Brewer explained that Caitlyn Jenner’s recent announcement about her sexual identity has sparked a “hot topic of conversation,” even though he and his team began making their film two years ago.
“Behind-the scenes, rehearsal and performance footage is interwoven with compelling personal interviews from the cast,” Brewer said in a release. “Dealing with family, inner conflicts, discrimination, coming out, surgery, hormones and the complexities of sexual identity and orientation. By sharing their own journeys, the actors transcend transgender by speaking to issues, such as relationships, careers and spirituality.”
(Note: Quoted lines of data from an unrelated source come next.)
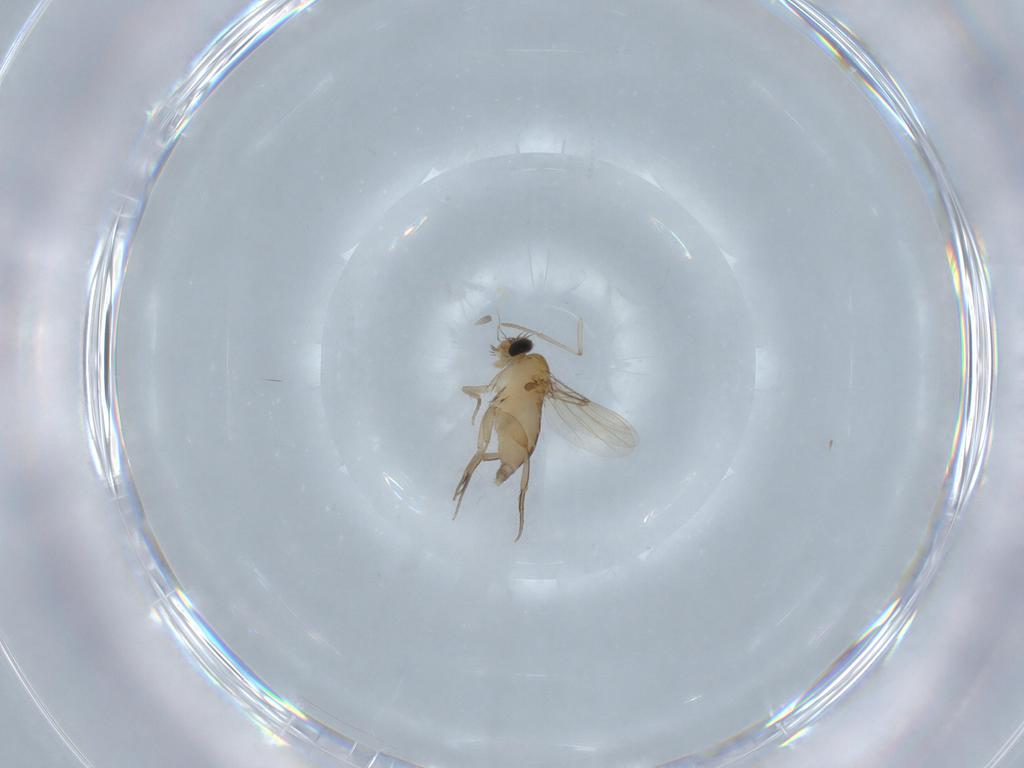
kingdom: Animalia
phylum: Arthropoda
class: Insecta
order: Diptera
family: Phoridae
Stereotypes, he said, are deep-seated and difficult to overcome, but he hopes his film will help to dispel some of the mystery surrounding transgender issues while shedding light on the beauty of diversity.
Brewer’s aunt is Gracie Jackson, a Dobbins Heights town councilwoman and one of four candidates running for mayor in the fall municipal election. She said she is very proud of her nephew and explained some of the early life experiences that may have shaped his interest in artistic pursuits.
“Well, No. 1, he and his family they traveled a lot,” Jackson said. “And then when he finished high school, he had a great interest in writing and traveling to different places around the world. You’ve hear the old saying, ‘curiosity killed the cat.’ He had plenty of curiosity around here.”
Jackson, who has not seen her nephew’s work, is nevertheless unabashedly proud of their family connection.
“He used to come in the summer and stay in Hamlet for a period of time and then go back to New York,” Jackson reminisced. “After he finished high school and was married, he lived in South Carolina for a time, and he was in television down there. Then they stayed in Boston for a while. He brought me souvenirs from Africa and different places where he did movies and films and he is still getting into big projects in film, and we are real proud of him. To be so associated closely with his family — we have lawyers, teachers in the family. And my late husband, Halbert Jackson, was the first mayor of Dobbins Heights.”
Jackson said that of all the cousins, brothers, sisters, aunts and uncles in the family, Michael is the only one who went into the entertainment industry.
“It would be nice to get him to Hamlet,” she said. “I believe he could find something to do about us, right here. It would be good to get him here.”